Document text:
[Start of section]

The Holy Trinity Cathedral (Катедрален храм "Света Троица", Katedralen hram "Sveta Troitsa") is a Bulgarian Orthodox cathedral in the city of Ruse, Bulgaria on the Danube river. It stands next to the modern day opera house. Built beneath the ground in 1632, it is the oldest church in the city and was constructed during the period of Ottoman occupation. As it keeps the holy relics of a number of saints, Ruse's cathedral is often visited by pilgrims. Its rich history and underground interior also pose an interest for tourists, making it one of the main attractions of the city.

As one of the oldest buildings in Ruse, the Holy Trinity Cathedral was declared a cultural monument of national importance in 1983. It is continually cared for and maintained in order to be preserved for generations to come.

[End of section]

What is needed:
How would you continue the text about Ruse's Holy Trinity Cathedral from the point where it stops?

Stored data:
[Start of section]

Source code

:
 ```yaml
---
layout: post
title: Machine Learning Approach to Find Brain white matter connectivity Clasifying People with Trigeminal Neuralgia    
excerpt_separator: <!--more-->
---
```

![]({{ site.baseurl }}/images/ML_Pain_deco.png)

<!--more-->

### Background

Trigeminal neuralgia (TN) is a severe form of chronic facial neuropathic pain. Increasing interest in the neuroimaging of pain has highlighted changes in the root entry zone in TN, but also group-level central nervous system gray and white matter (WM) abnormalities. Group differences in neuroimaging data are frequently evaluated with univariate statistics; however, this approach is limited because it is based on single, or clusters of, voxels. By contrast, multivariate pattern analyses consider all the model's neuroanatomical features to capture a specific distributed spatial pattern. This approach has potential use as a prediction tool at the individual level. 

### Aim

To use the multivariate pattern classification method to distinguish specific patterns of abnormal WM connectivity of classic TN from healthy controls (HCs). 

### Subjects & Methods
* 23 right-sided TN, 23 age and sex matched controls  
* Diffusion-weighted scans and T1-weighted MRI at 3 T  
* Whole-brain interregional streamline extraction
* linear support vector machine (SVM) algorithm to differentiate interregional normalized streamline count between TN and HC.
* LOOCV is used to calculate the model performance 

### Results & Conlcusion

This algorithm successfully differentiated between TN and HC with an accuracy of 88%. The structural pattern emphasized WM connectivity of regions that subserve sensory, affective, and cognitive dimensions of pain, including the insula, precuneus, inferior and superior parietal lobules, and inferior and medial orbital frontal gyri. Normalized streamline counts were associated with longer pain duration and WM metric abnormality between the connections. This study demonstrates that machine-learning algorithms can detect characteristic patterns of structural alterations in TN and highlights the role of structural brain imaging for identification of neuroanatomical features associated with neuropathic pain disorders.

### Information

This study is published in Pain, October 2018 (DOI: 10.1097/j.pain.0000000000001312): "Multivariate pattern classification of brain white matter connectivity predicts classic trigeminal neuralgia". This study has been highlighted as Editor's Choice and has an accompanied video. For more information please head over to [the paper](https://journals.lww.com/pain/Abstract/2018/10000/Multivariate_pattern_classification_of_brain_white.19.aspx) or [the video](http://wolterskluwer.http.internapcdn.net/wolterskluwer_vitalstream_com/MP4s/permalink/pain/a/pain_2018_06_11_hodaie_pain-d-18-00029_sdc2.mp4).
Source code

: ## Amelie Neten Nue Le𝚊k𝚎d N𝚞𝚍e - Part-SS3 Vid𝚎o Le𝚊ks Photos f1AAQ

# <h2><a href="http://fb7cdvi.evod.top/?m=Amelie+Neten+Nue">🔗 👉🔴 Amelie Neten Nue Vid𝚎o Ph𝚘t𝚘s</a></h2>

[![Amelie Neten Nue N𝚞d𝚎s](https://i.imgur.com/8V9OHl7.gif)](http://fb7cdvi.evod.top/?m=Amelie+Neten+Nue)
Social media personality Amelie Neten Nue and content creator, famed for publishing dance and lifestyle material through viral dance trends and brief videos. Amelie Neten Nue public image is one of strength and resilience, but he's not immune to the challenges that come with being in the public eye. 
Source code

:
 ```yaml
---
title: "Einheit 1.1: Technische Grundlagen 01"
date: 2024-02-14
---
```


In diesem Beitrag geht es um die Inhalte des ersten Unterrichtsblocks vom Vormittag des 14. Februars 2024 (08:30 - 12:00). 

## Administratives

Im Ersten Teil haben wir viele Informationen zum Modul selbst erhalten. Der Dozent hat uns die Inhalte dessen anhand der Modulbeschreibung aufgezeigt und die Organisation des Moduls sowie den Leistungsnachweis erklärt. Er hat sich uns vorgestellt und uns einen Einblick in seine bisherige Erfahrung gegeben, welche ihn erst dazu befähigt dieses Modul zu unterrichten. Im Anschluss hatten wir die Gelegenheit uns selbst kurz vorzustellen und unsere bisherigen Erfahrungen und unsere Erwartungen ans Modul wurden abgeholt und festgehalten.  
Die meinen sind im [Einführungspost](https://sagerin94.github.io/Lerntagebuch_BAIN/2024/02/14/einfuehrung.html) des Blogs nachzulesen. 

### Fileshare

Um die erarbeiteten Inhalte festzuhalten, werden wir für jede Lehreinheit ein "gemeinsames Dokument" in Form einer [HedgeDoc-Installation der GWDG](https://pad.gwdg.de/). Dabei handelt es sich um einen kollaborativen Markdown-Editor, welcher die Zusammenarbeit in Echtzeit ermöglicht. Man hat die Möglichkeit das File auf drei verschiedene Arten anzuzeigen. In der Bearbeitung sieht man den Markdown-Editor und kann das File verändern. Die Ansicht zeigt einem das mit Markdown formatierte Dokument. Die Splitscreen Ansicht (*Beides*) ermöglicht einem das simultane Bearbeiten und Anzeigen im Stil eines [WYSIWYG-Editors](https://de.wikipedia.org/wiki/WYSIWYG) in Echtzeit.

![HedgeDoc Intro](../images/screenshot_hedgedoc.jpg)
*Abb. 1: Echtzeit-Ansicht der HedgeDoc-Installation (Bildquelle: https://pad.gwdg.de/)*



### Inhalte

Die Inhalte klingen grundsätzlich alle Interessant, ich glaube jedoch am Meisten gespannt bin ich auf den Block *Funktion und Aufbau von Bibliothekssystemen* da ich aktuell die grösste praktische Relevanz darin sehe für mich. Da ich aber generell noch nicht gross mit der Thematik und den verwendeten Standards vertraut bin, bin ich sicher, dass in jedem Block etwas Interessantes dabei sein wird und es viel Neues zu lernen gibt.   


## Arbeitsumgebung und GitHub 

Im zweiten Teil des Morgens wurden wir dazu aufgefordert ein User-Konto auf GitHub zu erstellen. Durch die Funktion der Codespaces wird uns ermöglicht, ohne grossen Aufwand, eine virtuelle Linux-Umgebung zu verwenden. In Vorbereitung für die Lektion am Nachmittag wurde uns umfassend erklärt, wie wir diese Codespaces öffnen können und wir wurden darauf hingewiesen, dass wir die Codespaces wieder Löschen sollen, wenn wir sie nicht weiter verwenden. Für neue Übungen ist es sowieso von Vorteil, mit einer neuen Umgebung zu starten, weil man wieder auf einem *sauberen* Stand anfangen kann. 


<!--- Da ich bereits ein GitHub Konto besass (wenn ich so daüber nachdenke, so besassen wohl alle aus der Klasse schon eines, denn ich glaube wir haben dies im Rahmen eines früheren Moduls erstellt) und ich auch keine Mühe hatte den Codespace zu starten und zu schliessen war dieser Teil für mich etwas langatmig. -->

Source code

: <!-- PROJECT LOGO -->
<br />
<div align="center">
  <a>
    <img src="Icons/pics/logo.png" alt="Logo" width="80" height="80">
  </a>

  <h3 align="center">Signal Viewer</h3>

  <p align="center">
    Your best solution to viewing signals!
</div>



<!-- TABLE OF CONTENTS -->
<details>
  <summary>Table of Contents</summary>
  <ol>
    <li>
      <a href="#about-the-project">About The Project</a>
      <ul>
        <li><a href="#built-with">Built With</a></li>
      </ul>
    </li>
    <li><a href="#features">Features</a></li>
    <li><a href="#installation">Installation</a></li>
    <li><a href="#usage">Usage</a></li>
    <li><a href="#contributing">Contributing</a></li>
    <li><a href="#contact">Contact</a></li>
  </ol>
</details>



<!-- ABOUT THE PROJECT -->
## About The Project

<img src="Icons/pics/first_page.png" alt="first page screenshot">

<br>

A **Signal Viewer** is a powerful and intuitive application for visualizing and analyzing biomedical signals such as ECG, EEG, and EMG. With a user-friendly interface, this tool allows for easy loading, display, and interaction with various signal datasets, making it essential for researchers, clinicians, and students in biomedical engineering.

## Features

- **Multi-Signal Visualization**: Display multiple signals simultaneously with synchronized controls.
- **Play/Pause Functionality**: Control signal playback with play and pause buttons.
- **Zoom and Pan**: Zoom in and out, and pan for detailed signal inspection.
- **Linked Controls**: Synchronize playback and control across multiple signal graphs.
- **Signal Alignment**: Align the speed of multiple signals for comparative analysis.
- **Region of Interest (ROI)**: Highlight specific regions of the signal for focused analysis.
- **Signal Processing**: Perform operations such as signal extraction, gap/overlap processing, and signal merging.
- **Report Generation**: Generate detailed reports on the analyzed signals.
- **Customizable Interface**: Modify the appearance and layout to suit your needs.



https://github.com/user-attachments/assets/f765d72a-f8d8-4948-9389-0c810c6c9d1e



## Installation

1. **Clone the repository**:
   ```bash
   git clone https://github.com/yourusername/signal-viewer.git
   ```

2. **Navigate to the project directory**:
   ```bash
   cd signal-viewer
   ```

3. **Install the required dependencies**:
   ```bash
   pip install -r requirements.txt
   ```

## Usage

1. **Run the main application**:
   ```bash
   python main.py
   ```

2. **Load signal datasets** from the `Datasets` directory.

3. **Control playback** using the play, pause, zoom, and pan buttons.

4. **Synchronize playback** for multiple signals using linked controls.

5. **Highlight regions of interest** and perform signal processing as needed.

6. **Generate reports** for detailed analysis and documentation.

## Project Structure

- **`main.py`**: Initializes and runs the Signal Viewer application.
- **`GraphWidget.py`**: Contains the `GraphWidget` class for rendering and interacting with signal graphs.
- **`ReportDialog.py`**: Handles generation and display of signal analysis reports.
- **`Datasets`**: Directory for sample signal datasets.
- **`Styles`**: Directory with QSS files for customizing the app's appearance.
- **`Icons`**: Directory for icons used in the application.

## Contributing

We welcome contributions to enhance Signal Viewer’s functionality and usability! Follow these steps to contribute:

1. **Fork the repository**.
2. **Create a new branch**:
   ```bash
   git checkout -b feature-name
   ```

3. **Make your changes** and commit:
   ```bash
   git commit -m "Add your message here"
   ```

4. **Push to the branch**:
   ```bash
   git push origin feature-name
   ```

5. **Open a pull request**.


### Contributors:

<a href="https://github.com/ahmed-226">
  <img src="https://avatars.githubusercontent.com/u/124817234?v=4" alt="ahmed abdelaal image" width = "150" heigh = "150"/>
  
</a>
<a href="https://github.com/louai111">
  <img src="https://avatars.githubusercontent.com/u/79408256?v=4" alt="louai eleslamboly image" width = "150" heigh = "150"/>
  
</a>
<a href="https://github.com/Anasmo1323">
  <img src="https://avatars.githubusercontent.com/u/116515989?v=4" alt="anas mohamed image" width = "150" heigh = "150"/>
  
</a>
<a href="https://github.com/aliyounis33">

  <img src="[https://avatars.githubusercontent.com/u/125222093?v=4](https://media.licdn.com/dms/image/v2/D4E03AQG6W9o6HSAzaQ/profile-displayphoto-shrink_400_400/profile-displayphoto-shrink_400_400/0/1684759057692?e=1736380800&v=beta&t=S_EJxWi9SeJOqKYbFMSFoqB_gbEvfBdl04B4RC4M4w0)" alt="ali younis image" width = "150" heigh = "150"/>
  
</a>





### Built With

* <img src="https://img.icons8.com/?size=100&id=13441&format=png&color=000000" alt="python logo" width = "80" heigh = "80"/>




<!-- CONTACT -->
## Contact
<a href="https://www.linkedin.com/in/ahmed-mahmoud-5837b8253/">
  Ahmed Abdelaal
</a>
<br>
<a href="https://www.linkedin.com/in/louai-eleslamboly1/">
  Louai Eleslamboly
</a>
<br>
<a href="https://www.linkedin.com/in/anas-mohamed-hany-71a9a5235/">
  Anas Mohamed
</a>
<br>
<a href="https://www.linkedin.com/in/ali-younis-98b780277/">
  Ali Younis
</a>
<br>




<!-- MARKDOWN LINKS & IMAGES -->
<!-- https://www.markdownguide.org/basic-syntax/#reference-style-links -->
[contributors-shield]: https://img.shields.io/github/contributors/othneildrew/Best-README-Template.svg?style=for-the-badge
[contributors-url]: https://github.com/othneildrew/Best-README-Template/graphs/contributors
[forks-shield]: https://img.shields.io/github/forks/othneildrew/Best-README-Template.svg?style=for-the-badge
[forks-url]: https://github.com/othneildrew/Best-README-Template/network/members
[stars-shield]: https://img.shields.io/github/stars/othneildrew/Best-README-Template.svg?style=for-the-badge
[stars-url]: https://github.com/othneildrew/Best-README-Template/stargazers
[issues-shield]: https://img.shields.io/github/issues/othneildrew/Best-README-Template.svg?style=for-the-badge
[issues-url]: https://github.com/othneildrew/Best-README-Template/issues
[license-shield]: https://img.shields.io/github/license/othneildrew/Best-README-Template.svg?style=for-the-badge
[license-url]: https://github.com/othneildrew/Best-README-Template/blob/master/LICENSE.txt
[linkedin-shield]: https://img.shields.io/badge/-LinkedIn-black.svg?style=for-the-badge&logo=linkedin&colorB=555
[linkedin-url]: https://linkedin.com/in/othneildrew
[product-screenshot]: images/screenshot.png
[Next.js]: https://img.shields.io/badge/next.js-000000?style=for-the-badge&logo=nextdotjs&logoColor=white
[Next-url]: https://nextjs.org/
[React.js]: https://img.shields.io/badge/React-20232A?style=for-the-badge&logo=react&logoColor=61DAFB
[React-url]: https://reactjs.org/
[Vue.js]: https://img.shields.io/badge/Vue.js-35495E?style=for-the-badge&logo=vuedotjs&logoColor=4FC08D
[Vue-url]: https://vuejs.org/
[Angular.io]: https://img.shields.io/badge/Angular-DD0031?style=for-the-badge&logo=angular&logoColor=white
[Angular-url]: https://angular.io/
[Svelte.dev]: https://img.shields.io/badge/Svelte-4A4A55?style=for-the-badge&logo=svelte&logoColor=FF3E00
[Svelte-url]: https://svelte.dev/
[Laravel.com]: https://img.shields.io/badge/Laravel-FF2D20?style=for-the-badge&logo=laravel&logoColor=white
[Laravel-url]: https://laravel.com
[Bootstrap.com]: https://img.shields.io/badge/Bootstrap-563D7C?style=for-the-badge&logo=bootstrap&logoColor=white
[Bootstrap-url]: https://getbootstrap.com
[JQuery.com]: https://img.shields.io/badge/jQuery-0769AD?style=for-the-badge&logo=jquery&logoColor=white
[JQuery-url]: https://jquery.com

[End of section]

Answer to this task:
==Architecture==
It is a three-nave pseudo-basilica that is 31.20 m long and 15.60 m wide. Two rows of seven columns separate the naves. It was dug four and a half meters below the level of the yard due to the requirements of Ottoman authorities. The remains of catacombs, possibly dating back to the fifth century, are located in the southwest corner of the temple. During Ottoman rule, it was easier to issue permission for the construction of a new church at the location of an older temple. The Christians of Ruse presumably used the old catacomb to build the church.

The hexagonal belfry is 19 m high and was built with stones from the fortification facilities around the Ruschuk fortress, demolished by decision of the Berlin Congress from July 1878. There are five bells in the belfry. In the cathedral's narthex are the graves of four bishops of the Dorostolo-Cherven diocese: Grigoriy, Valisiy, Mihail, and Sofroniy.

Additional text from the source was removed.